Getting the most out of your hourly workforce
A caulking business owner turns to Ask FSB for ideas on motivating foot-dragging workers.
(FORTUNE Small Business) -- Dear FSB: My uncle would like me to take over the family commercial caulking business, and right now, I am working with the caulkers in the field, learning the job and making sure they do not drag their feet. Unfortunately, the workers, who are paid by the hour, do just that. They are in no rush to get the job done, and though we profit-share at the end of the year, it seems like that is not enough motivation. What are alternative wage methods that other businesses like mine use to pay their employees and increase production?
- Edward Zachris, Richmond
Dear Edward: Motivating employees can be difficult for anyone, but the source of your frustration might actually be a great opportunity in disguise.
By learning the ropes of a family business from the ground up, you can see the company as your employees do - invaluable information for any boss.
"The first step is to get inside the minds of your employees," said Eric Boehme, a veteran in information technology management and consulting who writes about these sorts of issues as the "The Blogging Boss." "You need to understand how they think. That means you have to spend quite a bit of time observing what they do, how they do it, and how they feel. You also must understand what motivates someone to do the job you are paying them to do."
So rather than just assume some employees aren't working fast enough because they are lazy or would do better on a salary, a closer look - and more communication with your employees - might uncover deeper issues.
If you find out your workers simply aren't happy, Boehme says, "this is not their problem. It is your problem."
Yup, the downside of being the boss - if it's broke, workers will look to your leadership to fix it.
Getting more out of hourly workers is not necessarily a money issue.

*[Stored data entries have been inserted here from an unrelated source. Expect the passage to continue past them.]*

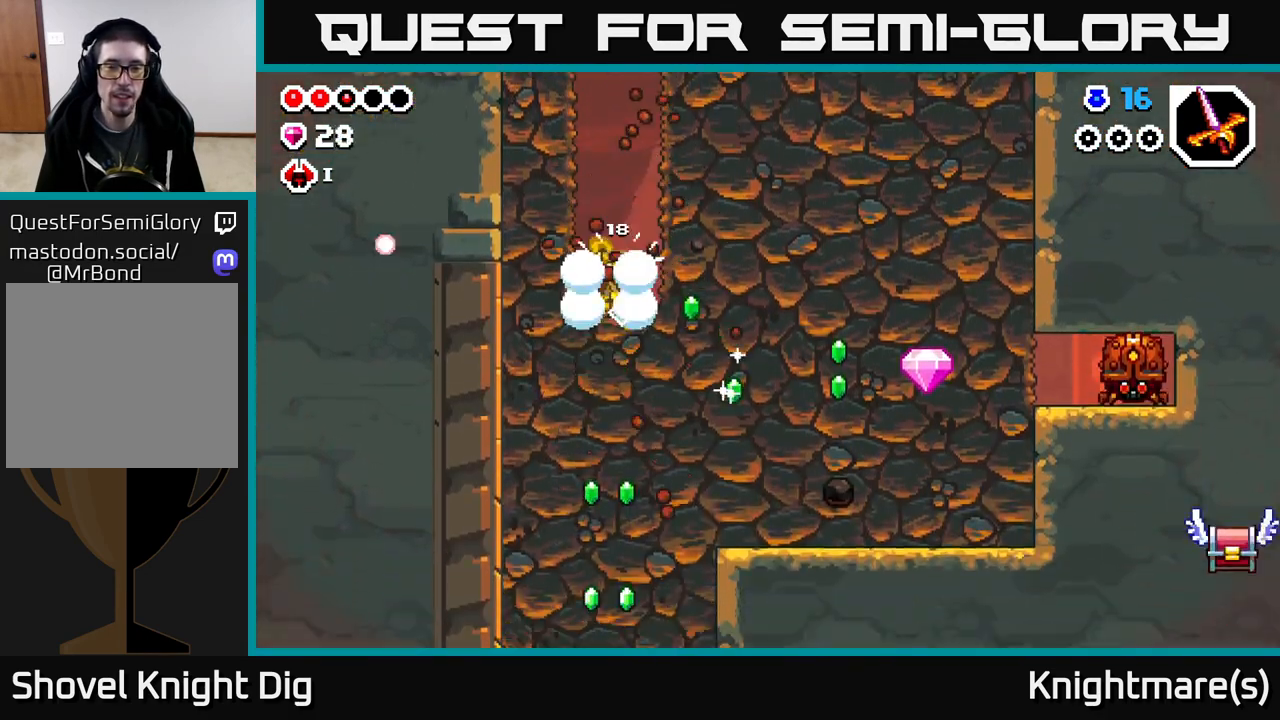
{"buttons": ["X"], "left_stick": "right", "right_stick": "center", "events": [[17, "X", "up"], [100, "X", "down"], [233, "X", "up"], [283, "left_stick", "right"], [317, "X", "down"], [417, "X", "up"], [500, "X", "down"]]}
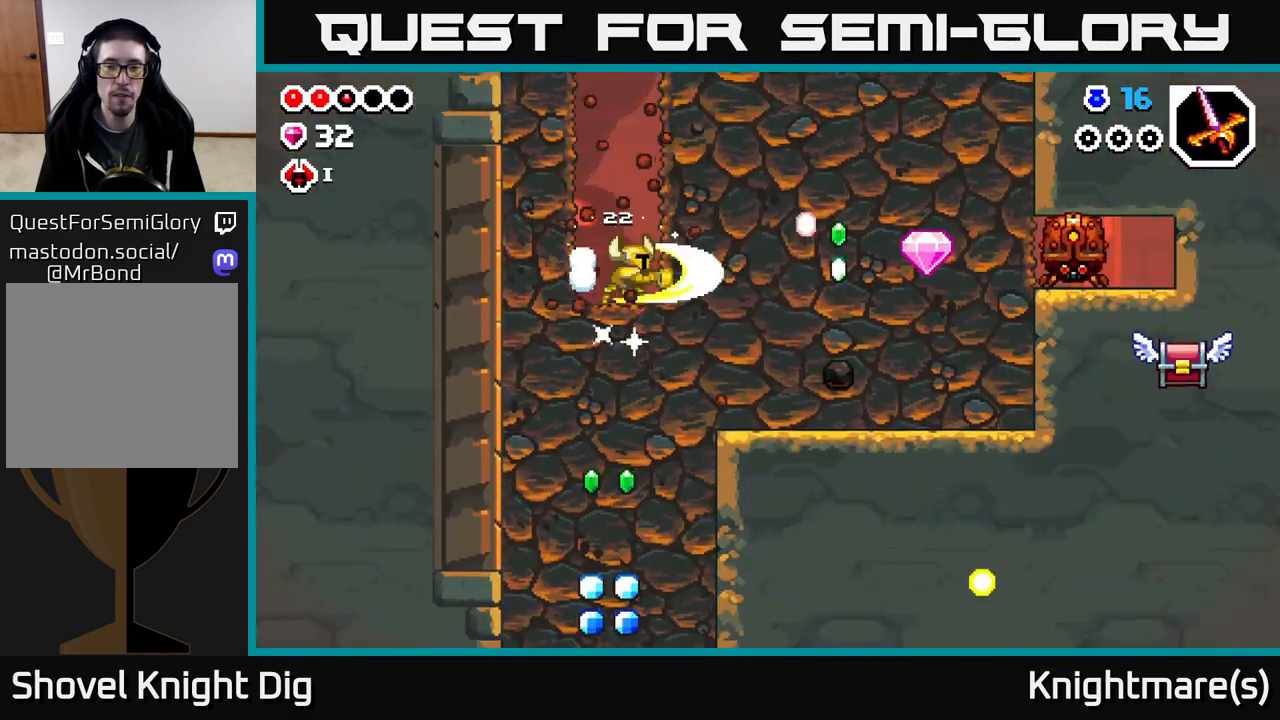
{"buttons": [], "left_stick": "down", "right_stick": "center", "events": [[100, "X", "up"], [200, "X", "down"], [300, "X", "up"], [483, "left_stick", "down"]]}
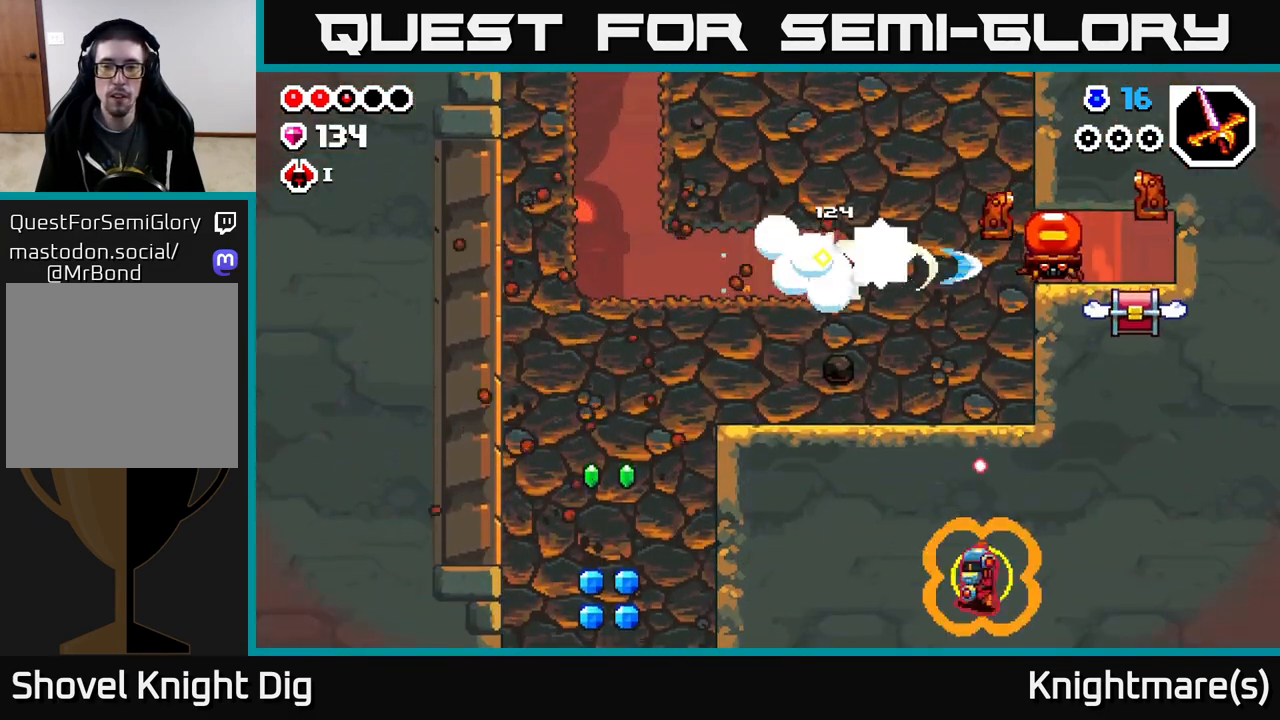
{"buttons": [], "left_stick": "down-left", "right_stick": "center", "events": [[17, "X", "down"], [117, "X", "up"], [217, "X", "down"], [333, "X", "up"], [417, "X", "down"], [450, "left_stick", "down-left"], [500, "X", "up"]]}
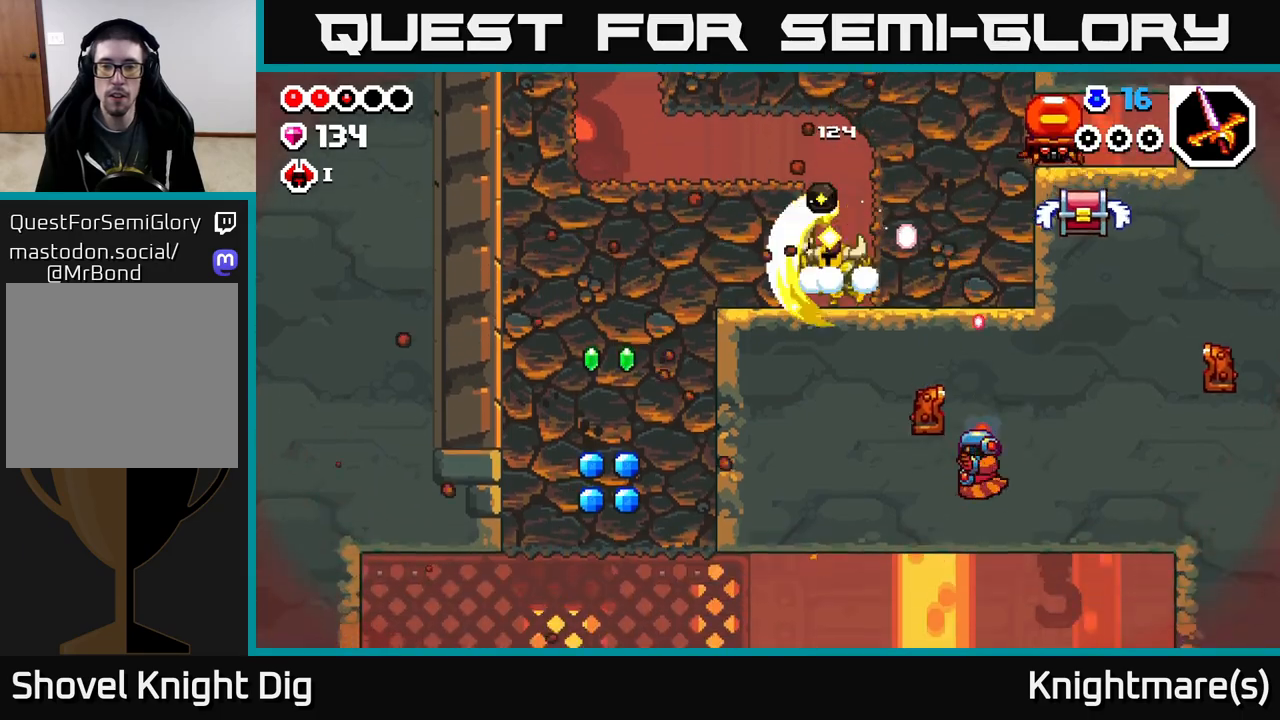
{"buttons": [], "left_stick": "center", "right_stick": "center", "events": [[33, "left_stick", "left"], [100, "X", "down"], [217, "X", "up"], [433, "left_stick", "center"]]}
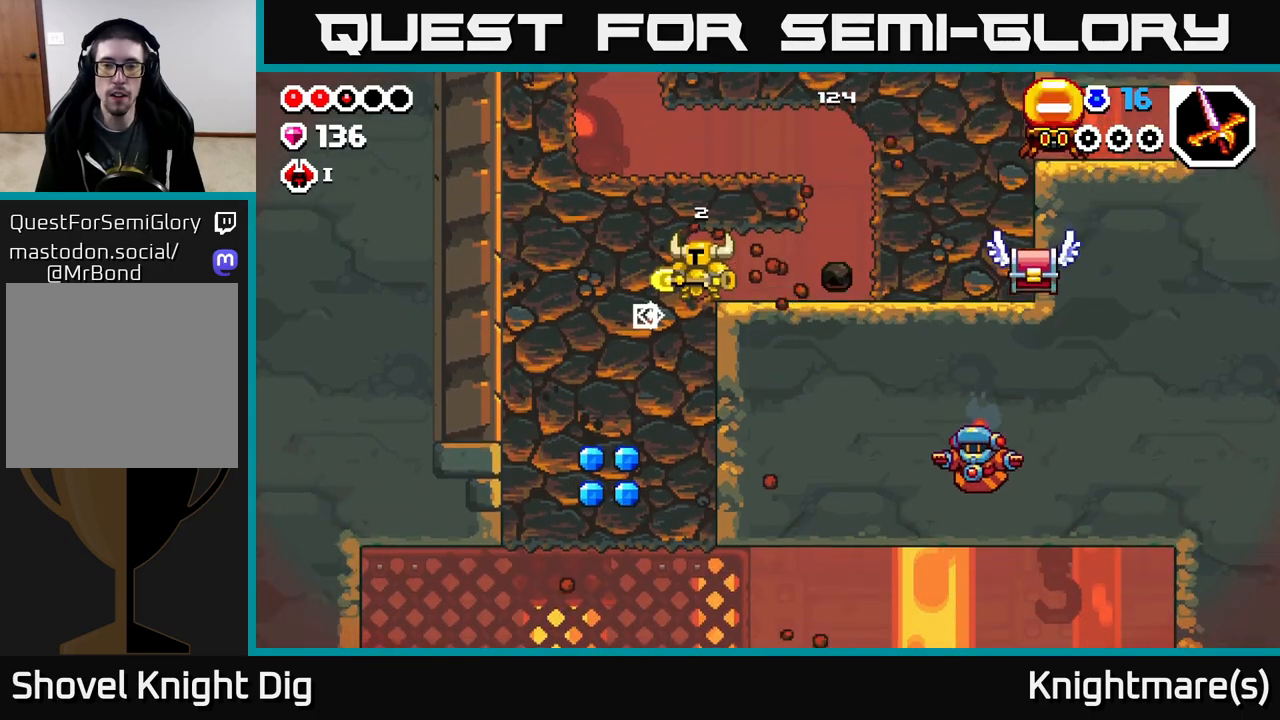
{"buttons": [], "left_stick": "center", "right_stick": "center", "events": [[217, "left_stick", "right"], [400, "left_stick", "center"]]}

Some questions to consider: Do the employees feel a sense of ownership over the outcome of a job? Why, or why not? Can you think of specific instances where a slow work pace cost the company money? Was its effect on the bottom line (and thus end-of-year profit sharing) communicated clearly? Perhaps your caulkers would be more motivated by a profit-sharing program that pays more immediate rewards?
If that doesn't bring some solutions into focus, Skip Weisman, president of Weisman Success Resources, a Poughkeepsie, N.Y.-based consulting firm, recommended going back to the hiring process.
Often, enough time isn't spent in hiring hourly employees, Weisman said, particularly in "identifying the right attitudes, beliefs and behaviors a business wants in those type of employees."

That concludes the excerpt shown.